Algo para Pensar — Parasha Ki Teitzei (viernes, 5 septiembre 2025) Tiempo de lectura: 3 minutos
¡Shabbat Shalom Lekulam!
“Por tanto, cuando El Eterno tu Dios te dé descanso de todos tus enemigos alrededor, en la tierra que El Eterno tu Dios te da por heredad para que la poseas, borrarás la memoria de Amalek de debajo del cielo; no lo olvides.” (Deut. 25:19)
La historia de ayer continúa hoy…
¿Cómo puede la Torá considerar pecado que olvidemos cuando olvidar es algo natural?
Permítanme recomendarles una respuesta sugerida por el rabino Yitzchak Meir Alter, el primer Rebe de Ger, conocido para la posteridad por su gran obra halájica, «Hidushei HaRim».**
El olvido, dice, a menudo depende del hombre. Pues no hablamos aquí del simple recuerdo de hechos, sino del olvido que implica vaciar la mente, la catarsis del corazón de sus principios espirituales más básicos, de los pilares mismos de su identidad. Y este olvido tiene sus raíces en la arrogancia.
Cuando la mente de una persona está absorta en sí misma, deja poco espacio para lo que es realmente importante — y por lo tanto lo olvida.
Por eso leemos: «Y se enorgullecerá tu corazón, (וְשָֽׁכַחְתָּ֙) y te olvides del Señor tu Dios, que te sacó de la tierra de Egipto, de la casa de servidumbre» (Deuteronomio 8:14).
Demasiado ego resulta en muy poca memoria. Una mente ausente es el resultado de una cabeza inflada. Un comportamiento arrogante se evidencia en poca memoria. Si tu corazón es arrogante, olvidarás a Dios. ¡Punto!
El rabino Abraham Isaac Kook nos enseñó que la raíz de todo mal reside en que olvidamos quiénes somos, nuestro yo superior. Nos volvemos cínicos y actuamos como si el hombre fuera solo una amalgama de bajos instintos, satisfacciones egoístas, avaros sexuales y materiales.
Olvidamos que, además, el hombre es capaz de acciones nobles, de sentimientos sublimes y de autosacrificio.
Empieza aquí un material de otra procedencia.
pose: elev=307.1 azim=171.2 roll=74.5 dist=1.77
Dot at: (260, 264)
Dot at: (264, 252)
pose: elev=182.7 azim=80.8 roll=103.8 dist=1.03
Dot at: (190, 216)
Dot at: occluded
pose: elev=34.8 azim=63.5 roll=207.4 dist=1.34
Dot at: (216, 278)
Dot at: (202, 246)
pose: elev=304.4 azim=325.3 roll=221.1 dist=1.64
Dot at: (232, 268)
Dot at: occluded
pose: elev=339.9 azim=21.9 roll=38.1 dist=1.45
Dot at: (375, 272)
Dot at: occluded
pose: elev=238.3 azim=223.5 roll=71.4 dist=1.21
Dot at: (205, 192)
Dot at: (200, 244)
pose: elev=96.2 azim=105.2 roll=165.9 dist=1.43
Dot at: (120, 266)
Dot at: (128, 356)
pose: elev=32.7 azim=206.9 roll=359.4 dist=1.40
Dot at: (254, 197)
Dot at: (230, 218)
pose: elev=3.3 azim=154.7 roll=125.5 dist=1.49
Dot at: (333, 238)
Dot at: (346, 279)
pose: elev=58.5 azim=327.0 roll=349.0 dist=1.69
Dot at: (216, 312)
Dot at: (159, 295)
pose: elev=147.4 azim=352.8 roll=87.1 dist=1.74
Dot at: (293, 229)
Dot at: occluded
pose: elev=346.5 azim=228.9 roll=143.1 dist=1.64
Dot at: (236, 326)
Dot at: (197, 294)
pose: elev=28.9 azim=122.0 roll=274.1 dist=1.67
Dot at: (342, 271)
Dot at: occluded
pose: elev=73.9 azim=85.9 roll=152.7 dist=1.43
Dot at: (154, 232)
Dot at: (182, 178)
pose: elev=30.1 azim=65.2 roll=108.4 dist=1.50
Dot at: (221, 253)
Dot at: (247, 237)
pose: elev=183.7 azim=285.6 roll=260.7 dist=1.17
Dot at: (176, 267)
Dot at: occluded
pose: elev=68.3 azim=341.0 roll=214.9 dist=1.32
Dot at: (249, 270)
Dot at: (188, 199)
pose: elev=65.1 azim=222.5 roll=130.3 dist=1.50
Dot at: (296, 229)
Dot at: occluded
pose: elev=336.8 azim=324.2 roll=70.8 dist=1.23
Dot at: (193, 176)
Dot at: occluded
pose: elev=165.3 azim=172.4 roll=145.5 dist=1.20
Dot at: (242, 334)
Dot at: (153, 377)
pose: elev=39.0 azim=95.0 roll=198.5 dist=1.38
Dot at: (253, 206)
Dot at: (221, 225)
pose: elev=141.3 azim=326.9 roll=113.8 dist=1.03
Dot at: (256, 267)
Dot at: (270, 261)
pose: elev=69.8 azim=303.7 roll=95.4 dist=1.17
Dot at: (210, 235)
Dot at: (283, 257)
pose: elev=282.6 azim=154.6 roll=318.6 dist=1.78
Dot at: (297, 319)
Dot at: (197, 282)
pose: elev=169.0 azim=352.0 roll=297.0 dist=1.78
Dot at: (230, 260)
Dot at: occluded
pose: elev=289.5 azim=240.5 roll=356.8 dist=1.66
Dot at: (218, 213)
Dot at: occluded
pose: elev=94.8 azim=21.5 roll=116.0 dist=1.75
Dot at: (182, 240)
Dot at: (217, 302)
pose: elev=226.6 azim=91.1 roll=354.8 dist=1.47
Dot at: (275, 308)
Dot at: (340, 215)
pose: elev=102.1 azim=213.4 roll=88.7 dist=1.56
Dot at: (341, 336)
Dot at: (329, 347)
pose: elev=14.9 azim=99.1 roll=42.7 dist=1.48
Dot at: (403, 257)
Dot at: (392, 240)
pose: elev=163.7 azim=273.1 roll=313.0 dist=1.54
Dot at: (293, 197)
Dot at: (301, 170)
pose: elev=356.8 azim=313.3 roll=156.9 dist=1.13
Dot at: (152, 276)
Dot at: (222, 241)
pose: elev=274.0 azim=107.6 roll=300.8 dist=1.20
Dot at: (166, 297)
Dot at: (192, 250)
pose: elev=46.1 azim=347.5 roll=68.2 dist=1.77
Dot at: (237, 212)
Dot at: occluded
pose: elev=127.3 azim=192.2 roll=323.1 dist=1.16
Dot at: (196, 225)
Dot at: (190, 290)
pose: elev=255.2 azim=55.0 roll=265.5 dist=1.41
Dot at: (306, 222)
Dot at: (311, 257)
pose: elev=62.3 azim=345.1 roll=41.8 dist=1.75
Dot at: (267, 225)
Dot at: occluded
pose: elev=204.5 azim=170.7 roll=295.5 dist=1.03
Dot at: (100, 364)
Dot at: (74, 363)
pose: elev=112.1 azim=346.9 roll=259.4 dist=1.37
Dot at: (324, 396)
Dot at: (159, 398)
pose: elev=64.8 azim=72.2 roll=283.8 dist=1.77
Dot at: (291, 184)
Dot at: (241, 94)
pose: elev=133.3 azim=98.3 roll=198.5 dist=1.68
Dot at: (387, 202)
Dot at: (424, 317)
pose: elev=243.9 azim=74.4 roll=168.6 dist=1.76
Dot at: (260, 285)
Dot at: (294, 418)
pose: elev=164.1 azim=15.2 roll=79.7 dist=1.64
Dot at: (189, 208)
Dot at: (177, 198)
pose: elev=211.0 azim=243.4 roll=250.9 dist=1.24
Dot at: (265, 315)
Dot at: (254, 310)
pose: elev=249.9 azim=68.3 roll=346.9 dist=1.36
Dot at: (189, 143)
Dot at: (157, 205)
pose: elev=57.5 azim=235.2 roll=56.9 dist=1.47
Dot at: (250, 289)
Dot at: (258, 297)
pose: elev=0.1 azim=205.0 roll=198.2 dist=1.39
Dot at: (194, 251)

Cuando olvidamos eso, estamos en serios problemas que revelan que solo tenemos espacio y pensamientos para nosotros mismos.
Esto es, Algo para Pensar (drigs, CESJPR)
NOTAS
** Aunque no hay una fecha precisa de escritura, las enseñanzas del Hidushei HaRim se desarrollaron principalmente entre las décadas de 1830 y 1860, durante la vida activa del Rebe. La compilación y publicación ocurrieron después de 1866, probablemente entre 1870 y 1900, dependiendo de la edición específica.